:: PROBLEM DETAILS ::
Word for word, copy the data that follows and skip its pictures.

:: COLLECTED MATERIAL ::
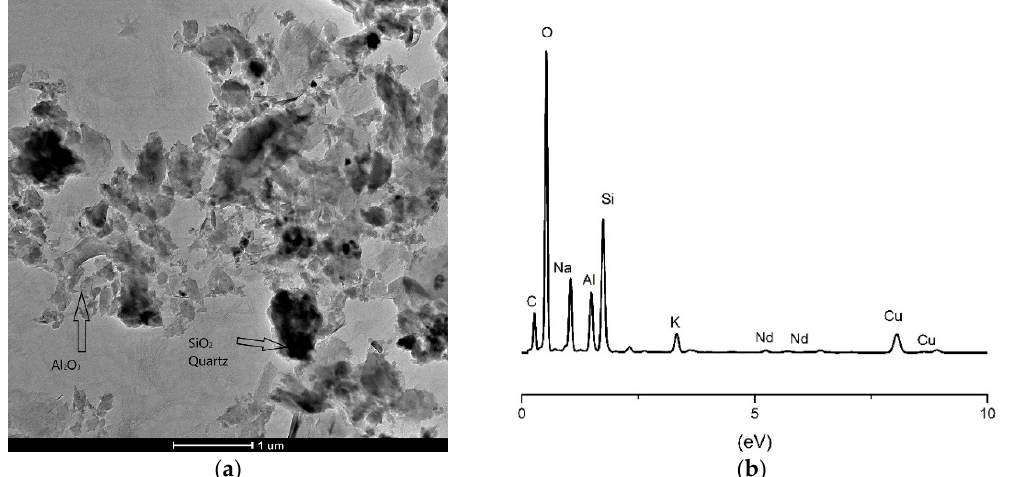
Figure 7. TEM analysis of geopolymer: ( a ) with 5% Nd; ( b ) corresponding EDS analysis .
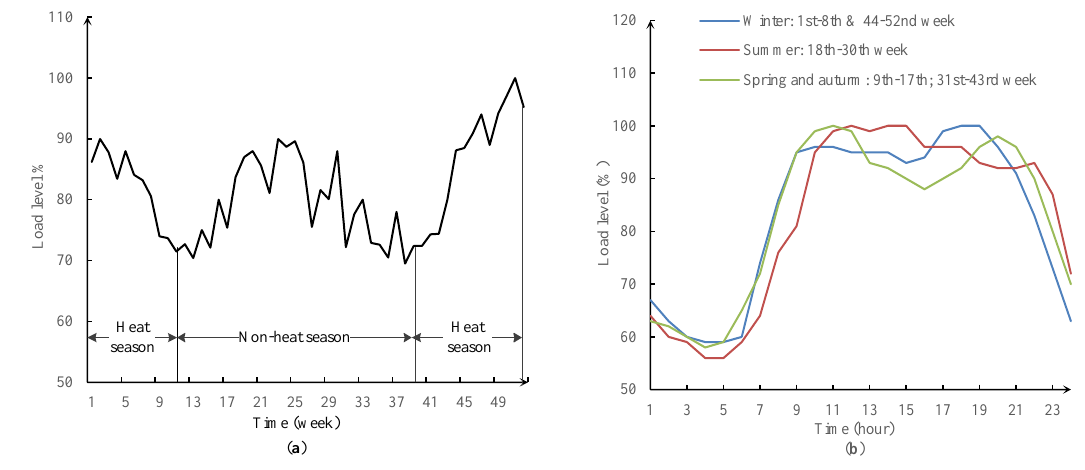
Figure 7. The weekly ( a ) and hourly ( b ) electric load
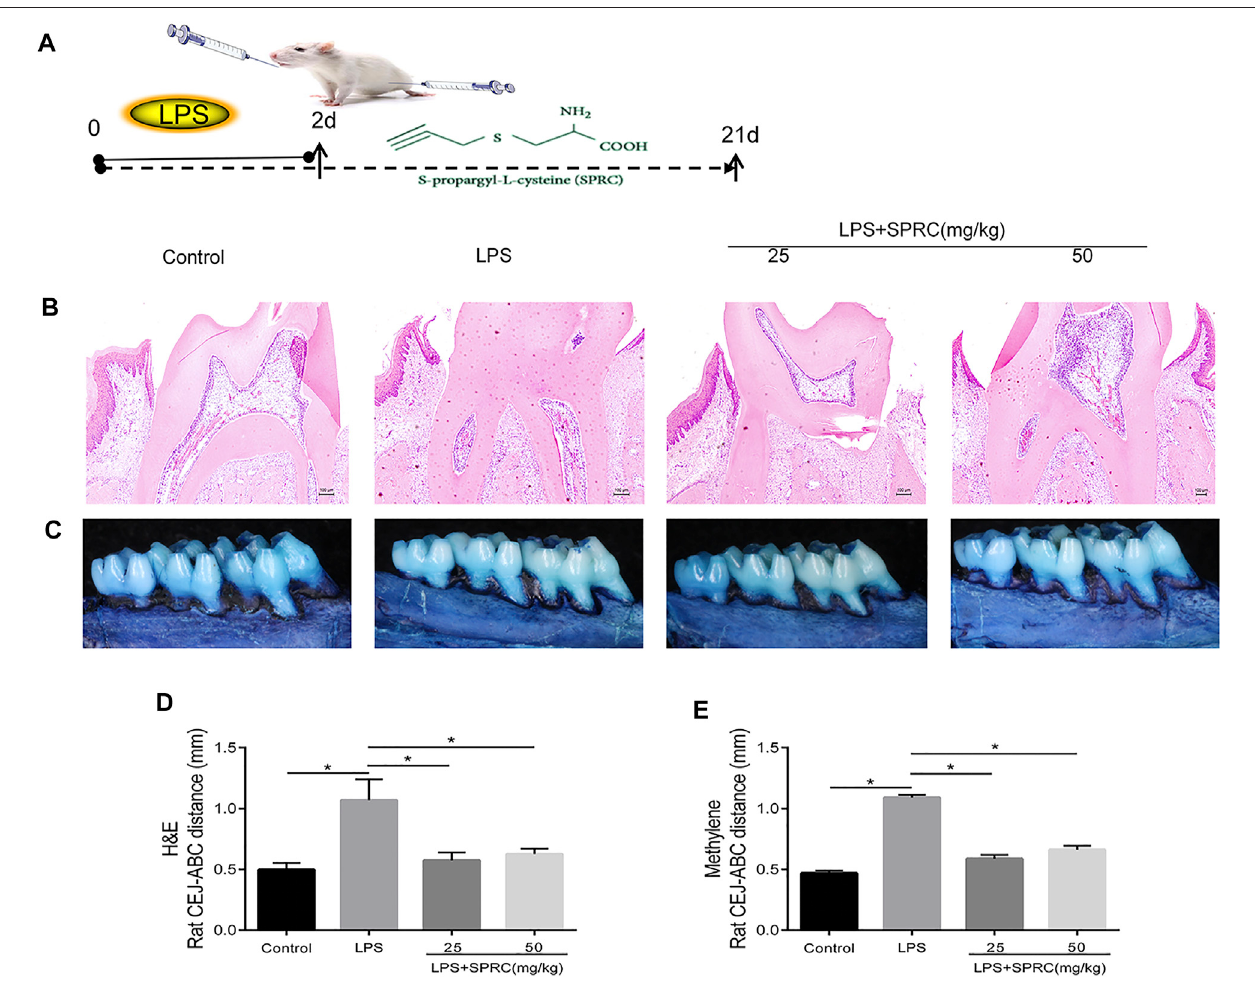
FIGURE 1 | Effect of SPRC on bone resorption. The crest height between the (CEJ) and the alveolar bone crest (ABC). (A) Schema chart (B) H&E staining of bone resorptionofmaxillasections( × 200magni fi cationscalebar (cid:1) 100 μ m) (C) Methylenestainingofboneresorptionofleftmaxilla, (D) H&Estainingdataquantitativeanalysis (E) Methylene staining data quantitative analysis. Speci fi cally, measurements were performed on the fi rst molars (at 3 sites), second molars (at 2 sites), and third molars (at 1 sites), red line indicate CEJ-ABC distance (Data are shown as the means ± SD from eight animals * p < 0.05 vs. LPS group).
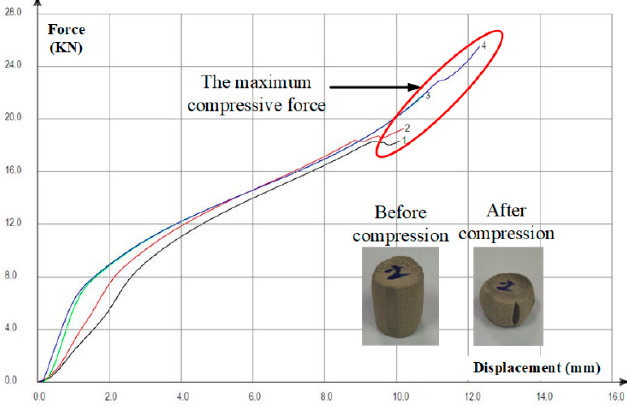
Figure 3. Variation curve of compressive force of SiC/PA12 composites.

:: SOLVED PROBLEM ::
Figure 7. TEM analysis of geopolymer: ( a ) with 5% Nd; ( b ) corresponding EDS analysis .
Figure 7. The weekly ( a ) and hourly ( b ) electric load
FIGURE 1 | Effect of SPRC on bone resorption. The crest height between the (CEJ) and the alveolar bone crest (ABC). (A) Schema chart (B) H&E staining of bone resorptionofmaxillasections( × 200magni fi cationscalebar (cid:1) 100 μ m) (C) Methylenestainingofboneresorptionofleftmaxilla, (D) H&Estainingdataquantitativeanalysis (E) Methylene staining data quantitative analysis. Speci fi cally, measurements were performed on the fi rst molars (at 3 sites), second molars (at 2 sites), and third molars (at 1 sites), red line indicate CEJ-ABC distance (Data are shown as the means ± SD from eight animals * p < 0.05 vs. LPS group).
Figure 3. Variation curve of compressive force of SiC/PA12 composites.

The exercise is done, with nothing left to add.